In history, it was the year Apple computers went on sale, Michael Jackson got a Pepsi burn, and crack cocaine revolutionized how junkies everywhere sold other people’s possessions. In the book, 1984 is the year when WAR IS PEACE, FREEDOM IS SLAVERY, IGNORANCE IS STRENGTH and Big Brother reigned supreme.
I read a Newsy article stating that the book was selling a lot of copies. Though it was published way back in 1949, 1984 is still relevant in any society where too much control is given to the state. The article I read speculated the spike in sales was due to news of the US NSA‘s PRISM surveillance scandal and the recent CISPA buzz–at heart, a way to spy on people without their knowing, and an arrangement which is eerily mirrored in the novel.
I read to the end of the sample and I think I’ll pick this one up (if you live in the UK, Canada, and some other countries, the book is public domain and you should be able to get it for free. If you live in the USA, however, it is still protected by copyright [coincidence? or conspiracy?!?!?!]). While there is no one huge hook to keep us going, Orwell writes in a voice which flows and teases us with a hundred tiny hooks as he builds this familiar yet alien world. The opening line is great:

“It was a bright cold day in April, and the clocks were striking thirteen.”

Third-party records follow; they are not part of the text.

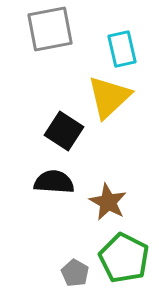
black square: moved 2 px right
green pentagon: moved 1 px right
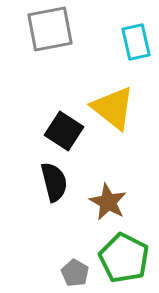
cyan rectangle: moved 14 px right, 7 px up
yellow triangle: moved 4 px right, 11 px down; rotated 39 degrees counterclockwise
black semicircle: rotated 72 degrees clockwise
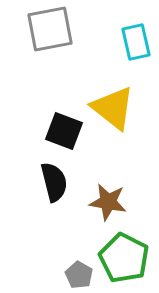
black square: rotated 12 degrees counterclockwise
brown star: rotated 18 degrees counterclockwise
gray pentagon: moved 4 px right, 2 px down
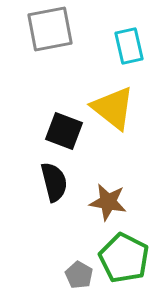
cyan rectangle: moved 7 px left, 4 px down
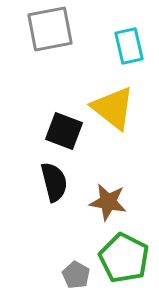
gray pentagon: moved 3 px left
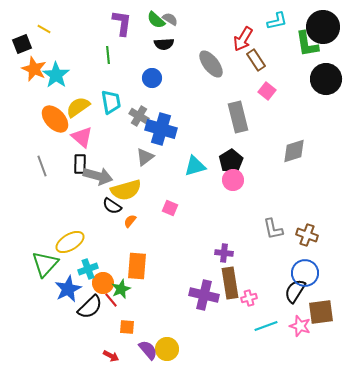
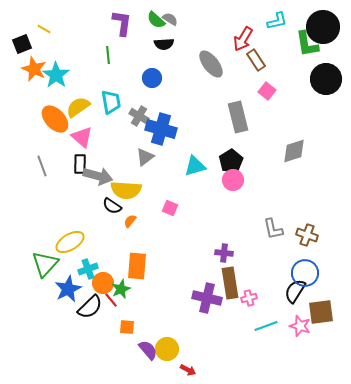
yellow semicircle at (126, 190): rotated 20 degrees clockwise
purple cross at (204, 295): moved 3 px right, 3 px down
red arrow at (111, 356): moved 77 px right, 14 px down
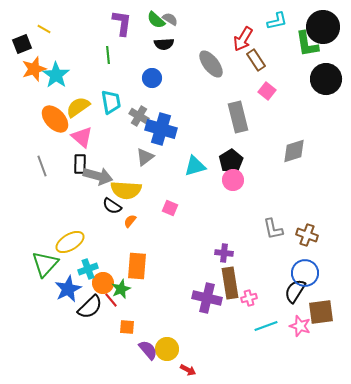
orange star at (34, 69): rotated 30 degrees clockwise
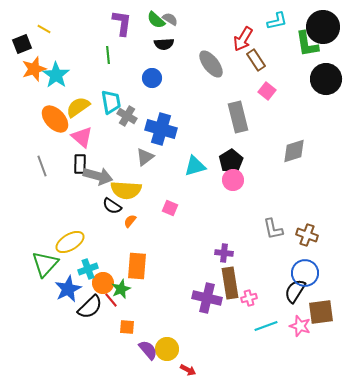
gray cross at (139, 116): moved 12 px left
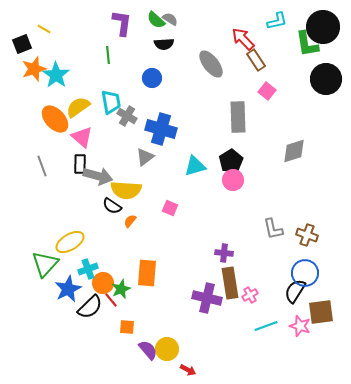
red arrow at (243, 39): rotated 105 degrees clockwise
gray rectangle at (238, 117): rotated 12 degrees clockwise
orange rectangle at (137, 266): moved 10 px right, 7 px down
pink cross at (249, 298): moved 1 px right, 3 px up; rotated 14 degrees counterclockwise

While Orwell masters mood and utilizes a compelling voice, I do have one constructive criticism: He’s a bit wordy at times. I found myself feeling he should end a few of his paragraphs just once sentence early. But, this was because I was so eager to continue reading, a good sign over all.
The novel reminded me most of The Hunger Games and Half Life 2, both of which I beleive were directly influenced by 1984.

Apart from being a valid social commentary, it’s just a well told story. I do intend to keep reading and I intend to follow up after I finish.

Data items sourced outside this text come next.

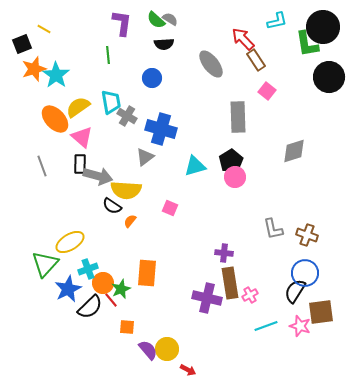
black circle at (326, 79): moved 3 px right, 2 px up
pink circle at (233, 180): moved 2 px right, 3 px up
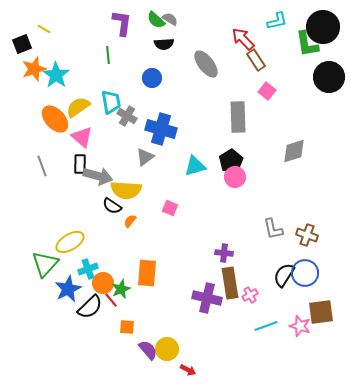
gray ellipse at (211, 64): moved 5 px left
black semicircle at (295, 291): moved 11 px left, 16 px up
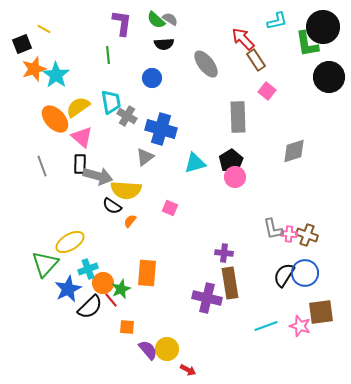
cyan triangle at (195, 166): moved 3 px up
pink cross at (250, 295): moved 39 px right, 61 px up; rotated 35 degrees clockwise
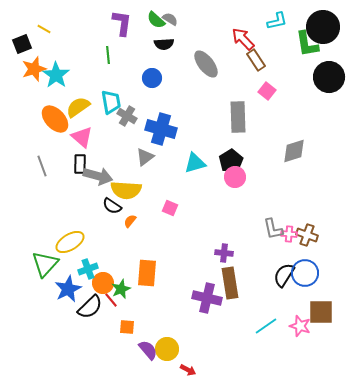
brown square at (321, 312): rotated 8 degrees clockwise
cyan line at (266, 326): rotated 15 degrees counterclockwise
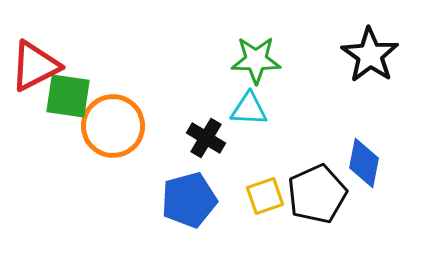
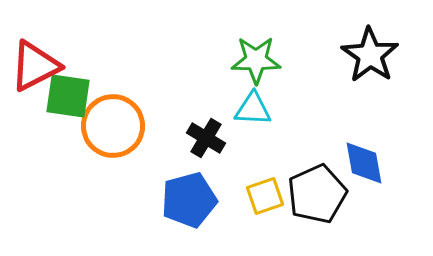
cyan triangle: moved 4 px right
blue diamond: rotated 21 degrees counterclockwise
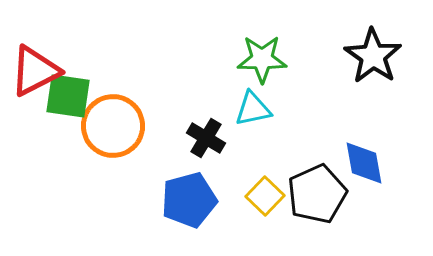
black star: moved 3 px right, 1 px down
green star: moved 6 px right, 1 px up
red triangle: moved 5 px down
cyan triangle: rotated 15 degrees counterclockwise
yellow square: rotated 27 degrees counterclockwise
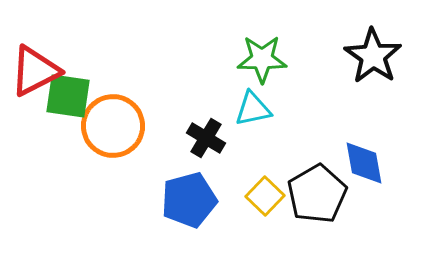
black pentagon: rotated 6 degrees counterclockwise
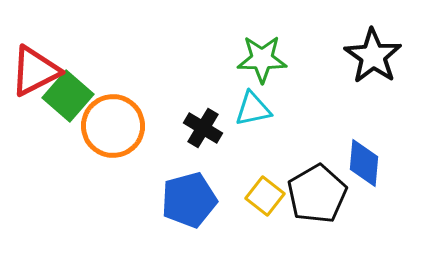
green square: rotated 33 degrees clockwise
black cross: moved 3 px left, 10 px up
blue diamond: rotated 15 degrees clockwise
yellow square: rotated 6 degrees counterclockwise
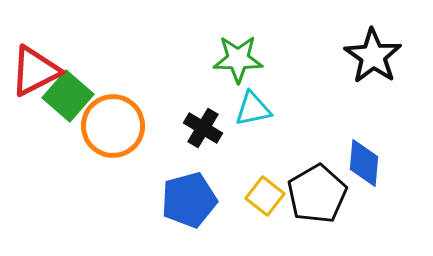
green star: moved 24 px left
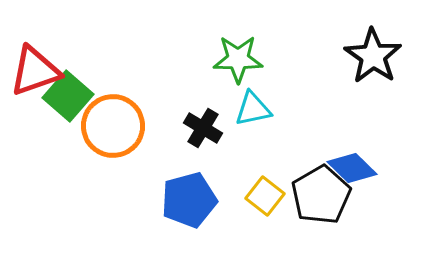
red triangle: rotated 8 degrees clockwise
blue diamond: moved 12 px left, 5 px down; rotated 51 degrees counterclockwise
black pentagon: moved 4 px right, 1 px down
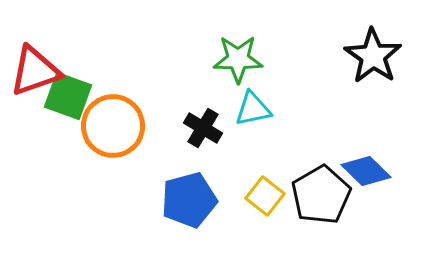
green square: rotated 21 degrees counterclockwise
blue diamond: moved 14 px right, 3 px down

Have you read 1984? Or played Half Life 2 or something else you feel took some influence from Orwell’s work? Leave a comment and let me know!


2 thoughts on “1984

  1. I just spent my dinner explaining to someone what a dystopian novel was, actually. The campground that I’m staying at had about 4 different classic dystopian novels in the bookshelves, including the Giver – definitely influenced by 1984.